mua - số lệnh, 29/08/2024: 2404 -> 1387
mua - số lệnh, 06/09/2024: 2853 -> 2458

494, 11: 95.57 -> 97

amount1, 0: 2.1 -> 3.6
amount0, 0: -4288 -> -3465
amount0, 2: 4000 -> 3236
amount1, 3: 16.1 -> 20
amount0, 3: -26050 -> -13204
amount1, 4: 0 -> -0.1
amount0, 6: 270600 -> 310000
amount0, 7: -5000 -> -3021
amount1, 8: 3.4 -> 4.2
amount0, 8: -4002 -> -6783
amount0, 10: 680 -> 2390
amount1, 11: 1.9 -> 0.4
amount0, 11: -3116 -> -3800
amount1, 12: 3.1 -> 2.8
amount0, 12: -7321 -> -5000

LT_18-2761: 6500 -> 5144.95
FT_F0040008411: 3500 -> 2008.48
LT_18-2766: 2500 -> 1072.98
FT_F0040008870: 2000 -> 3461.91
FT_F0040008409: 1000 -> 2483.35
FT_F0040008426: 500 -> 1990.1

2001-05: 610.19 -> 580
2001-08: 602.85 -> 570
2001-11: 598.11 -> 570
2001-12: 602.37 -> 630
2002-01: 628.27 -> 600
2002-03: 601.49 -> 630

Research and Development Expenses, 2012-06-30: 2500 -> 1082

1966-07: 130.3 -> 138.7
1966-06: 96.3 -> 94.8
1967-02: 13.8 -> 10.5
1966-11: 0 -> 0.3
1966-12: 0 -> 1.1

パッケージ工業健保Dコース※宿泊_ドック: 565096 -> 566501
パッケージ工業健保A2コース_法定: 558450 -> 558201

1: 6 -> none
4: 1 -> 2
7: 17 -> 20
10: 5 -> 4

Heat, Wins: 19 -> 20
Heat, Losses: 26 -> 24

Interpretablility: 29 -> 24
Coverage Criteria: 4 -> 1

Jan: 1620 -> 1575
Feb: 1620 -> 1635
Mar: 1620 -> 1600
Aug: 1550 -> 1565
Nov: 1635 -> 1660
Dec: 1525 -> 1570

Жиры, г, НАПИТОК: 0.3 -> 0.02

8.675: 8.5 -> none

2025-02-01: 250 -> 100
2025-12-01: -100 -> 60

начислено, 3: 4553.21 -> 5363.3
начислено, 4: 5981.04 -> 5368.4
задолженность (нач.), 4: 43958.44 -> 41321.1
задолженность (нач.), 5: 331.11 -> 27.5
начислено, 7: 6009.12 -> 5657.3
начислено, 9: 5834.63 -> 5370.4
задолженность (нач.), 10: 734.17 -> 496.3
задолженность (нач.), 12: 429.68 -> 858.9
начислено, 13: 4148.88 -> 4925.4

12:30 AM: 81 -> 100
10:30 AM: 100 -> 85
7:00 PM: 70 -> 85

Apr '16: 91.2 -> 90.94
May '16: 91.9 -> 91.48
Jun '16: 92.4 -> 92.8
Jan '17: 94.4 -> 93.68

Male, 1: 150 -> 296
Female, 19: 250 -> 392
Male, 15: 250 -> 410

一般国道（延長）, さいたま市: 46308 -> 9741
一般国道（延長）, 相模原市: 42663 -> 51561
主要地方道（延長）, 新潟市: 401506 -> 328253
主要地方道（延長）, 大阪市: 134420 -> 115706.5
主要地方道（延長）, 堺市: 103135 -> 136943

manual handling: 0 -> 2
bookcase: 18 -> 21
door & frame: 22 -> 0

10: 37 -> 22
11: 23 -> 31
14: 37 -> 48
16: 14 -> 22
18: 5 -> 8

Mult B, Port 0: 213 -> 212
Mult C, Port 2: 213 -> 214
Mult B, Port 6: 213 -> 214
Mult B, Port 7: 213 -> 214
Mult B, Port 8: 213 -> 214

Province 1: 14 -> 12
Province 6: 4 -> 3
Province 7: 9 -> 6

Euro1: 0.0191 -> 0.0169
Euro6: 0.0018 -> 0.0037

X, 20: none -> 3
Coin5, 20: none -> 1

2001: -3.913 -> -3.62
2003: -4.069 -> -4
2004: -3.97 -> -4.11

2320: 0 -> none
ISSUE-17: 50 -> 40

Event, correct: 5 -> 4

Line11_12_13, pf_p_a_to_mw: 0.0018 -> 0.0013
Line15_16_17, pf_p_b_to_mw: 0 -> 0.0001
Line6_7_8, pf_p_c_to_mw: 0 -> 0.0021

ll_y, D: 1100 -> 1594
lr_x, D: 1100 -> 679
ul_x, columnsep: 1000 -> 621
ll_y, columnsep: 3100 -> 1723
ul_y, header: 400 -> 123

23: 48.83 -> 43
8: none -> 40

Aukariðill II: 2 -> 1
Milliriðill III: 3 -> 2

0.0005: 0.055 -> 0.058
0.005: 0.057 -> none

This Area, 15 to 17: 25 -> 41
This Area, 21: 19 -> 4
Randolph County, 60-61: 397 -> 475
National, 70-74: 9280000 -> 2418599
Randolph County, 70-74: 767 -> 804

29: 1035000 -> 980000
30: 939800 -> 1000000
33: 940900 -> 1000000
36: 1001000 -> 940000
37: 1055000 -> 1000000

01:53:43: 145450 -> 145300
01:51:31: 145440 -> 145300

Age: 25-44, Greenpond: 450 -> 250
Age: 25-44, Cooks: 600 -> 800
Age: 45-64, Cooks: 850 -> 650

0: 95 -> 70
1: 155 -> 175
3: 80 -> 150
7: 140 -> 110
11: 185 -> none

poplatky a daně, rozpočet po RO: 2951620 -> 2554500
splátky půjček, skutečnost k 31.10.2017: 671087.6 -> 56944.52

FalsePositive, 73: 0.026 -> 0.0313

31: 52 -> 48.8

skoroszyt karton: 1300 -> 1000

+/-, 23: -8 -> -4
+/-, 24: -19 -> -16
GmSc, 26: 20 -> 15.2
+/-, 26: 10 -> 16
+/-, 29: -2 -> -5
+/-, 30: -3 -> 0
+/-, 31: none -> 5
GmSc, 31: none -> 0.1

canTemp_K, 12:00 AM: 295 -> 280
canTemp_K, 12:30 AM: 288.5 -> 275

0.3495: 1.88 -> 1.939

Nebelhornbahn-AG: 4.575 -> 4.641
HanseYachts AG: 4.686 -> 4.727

__________

Work task:
Wherever the line holding "8: none -> 40" falls in the entries above, copy exactly from it through the line holding "Randolph County, 70-74: 767 -> 804", inclusive, and add nothing.

Solution for this task:
8: none -> 40

Aukariðill II: 2 -> 1
Milliriðill III: 3 -> 2

0.0005: 0.055 -> 0.058
0.005: 0.057 -> none

This Area, 15 to 17: 25 -> 41
This Area, 21: 19 -> 4
Randolph County, 60-61: 397 -> 475
National, 70-74: 9280000 -> 2418599
Randolph County, 70-74: 767 -> 804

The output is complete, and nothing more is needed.